Woman opposed to smoking on the job is laid off
FENTON, Mo. -- An asthmatic woman who was fighting to eliminate smoking at her DaimlerChrysler assembly line job has been laid off.
Rossie Judd was told Friday she was being laid off and would need to file for unemployment.
Judd, an employee for eight years, has said the fumes at her job already have sent her to the hospital five times this year.
She gave the plant a note from a doctor on July 30. It said that due to her asthma she was unable to work near smoking or paint fumes and she should not wear a mask like the ones worn by workers in the paint department. She was told the plant had no work for her.
"The extent of her medical restrictions were such that we literally couldn't place her anywhere in the plant," said Chrysler spokesman Dan Bodene.
Bodene said the state unemployment and supplementary benefits should amount to about 95 percent of Judd's normal salary. He said he didn't know when Judd could return to work but said the company was working on the smoking issue.
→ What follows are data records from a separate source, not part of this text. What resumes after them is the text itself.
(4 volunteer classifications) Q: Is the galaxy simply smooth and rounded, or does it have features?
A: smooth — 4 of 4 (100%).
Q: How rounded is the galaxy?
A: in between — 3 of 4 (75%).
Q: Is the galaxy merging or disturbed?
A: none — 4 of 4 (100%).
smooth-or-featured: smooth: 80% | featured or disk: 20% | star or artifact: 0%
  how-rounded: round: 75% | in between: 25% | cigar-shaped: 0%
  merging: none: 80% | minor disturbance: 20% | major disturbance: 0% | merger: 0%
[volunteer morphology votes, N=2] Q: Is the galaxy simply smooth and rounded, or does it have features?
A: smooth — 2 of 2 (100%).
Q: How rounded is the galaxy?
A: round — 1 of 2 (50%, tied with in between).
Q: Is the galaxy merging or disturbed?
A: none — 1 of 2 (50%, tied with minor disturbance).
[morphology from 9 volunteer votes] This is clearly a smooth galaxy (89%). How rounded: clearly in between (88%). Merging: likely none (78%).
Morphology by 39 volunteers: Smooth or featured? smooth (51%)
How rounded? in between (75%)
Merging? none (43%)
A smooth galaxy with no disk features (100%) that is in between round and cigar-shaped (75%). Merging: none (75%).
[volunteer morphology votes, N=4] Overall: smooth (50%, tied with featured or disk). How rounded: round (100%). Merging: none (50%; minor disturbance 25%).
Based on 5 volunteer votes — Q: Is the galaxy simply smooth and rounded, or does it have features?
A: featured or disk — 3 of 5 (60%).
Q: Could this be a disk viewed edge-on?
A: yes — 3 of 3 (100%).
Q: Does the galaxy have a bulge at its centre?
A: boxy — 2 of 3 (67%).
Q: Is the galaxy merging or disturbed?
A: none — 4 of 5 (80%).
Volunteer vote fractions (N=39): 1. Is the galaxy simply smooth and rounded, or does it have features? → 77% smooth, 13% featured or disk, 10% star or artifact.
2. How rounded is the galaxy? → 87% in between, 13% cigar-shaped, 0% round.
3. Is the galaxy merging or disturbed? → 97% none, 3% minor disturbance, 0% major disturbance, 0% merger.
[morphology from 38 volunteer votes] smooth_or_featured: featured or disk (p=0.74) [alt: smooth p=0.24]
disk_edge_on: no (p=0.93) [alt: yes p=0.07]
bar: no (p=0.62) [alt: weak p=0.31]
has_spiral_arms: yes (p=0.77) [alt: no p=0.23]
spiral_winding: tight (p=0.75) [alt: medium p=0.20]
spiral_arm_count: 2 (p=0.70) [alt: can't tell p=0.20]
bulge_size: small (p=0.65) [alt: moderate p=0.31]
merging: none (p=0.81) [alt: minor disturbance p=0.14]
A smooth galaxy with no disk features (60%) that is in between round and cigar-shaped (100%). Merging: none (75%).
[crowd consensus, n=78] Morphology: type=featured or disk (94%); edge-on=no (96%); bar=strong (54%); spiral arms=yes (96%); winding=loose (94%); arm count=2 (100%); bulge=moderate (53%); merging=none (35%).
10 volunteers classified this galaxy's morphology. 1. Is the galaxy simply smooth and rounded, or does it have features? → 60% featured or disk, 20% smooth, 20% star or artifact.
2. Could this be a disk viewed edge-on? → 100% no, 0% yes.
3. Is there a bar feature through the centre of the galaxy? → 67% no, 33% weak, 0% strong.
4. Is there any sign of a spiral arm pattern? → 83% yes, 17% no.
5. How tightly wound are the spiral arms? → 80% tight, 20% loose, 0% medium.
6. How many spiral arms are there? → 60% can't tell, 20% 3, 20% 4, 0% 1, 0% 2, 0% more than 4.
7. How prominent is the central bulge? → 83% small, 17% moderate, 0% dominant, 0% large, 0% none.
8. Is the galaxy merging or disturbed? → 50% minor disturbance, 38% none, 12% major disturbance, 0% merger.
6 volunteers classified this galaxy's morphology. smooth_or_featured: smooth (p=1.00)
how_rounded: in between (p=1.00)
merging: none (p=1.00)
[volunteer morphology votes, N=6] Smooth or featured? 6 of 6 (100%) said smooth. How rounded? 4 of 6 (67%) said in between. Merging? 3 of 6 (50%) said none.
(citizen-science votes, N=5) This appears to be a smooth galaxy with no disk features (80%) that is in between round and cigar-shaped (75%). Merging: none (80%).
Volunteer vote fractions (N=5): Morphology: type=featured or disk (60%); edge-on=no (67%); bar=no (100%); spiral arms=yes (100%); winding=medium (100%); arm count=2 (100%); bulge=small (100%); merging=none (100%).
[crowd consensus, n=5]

Chrysler, Ford and General Motors representatives are meeting with Pat Lindsey with Tobacco Free Missouri to figure out how auto manufacturing plants around St. Louis can comply with the state's Clean Indoor Air Act. That law says companies may legally designate no more than 30 percent of the workplace for smoking areas.
When Judd made her complaints known, the common practice at the three auto manufacturers' plants in the region of allowing workers to smoke in many areas while on the job was challenged.
The National Labor Relations Board has dismissed Judd's unfair labor practice charge. Judd had complained that Chrysler retaliated against her by sending her to the paint department, the plant's only nonsmoking department. Judd also said the union failed to process her grievance about secondhand smoke.
DaimlerChrysler said earlier this year that it allows smoking in 25 of its 26 U.S. manufacturing plants; the exception is Newark, Del. Delaware enacted a law that required that plant to become smoke-free last November, the company said.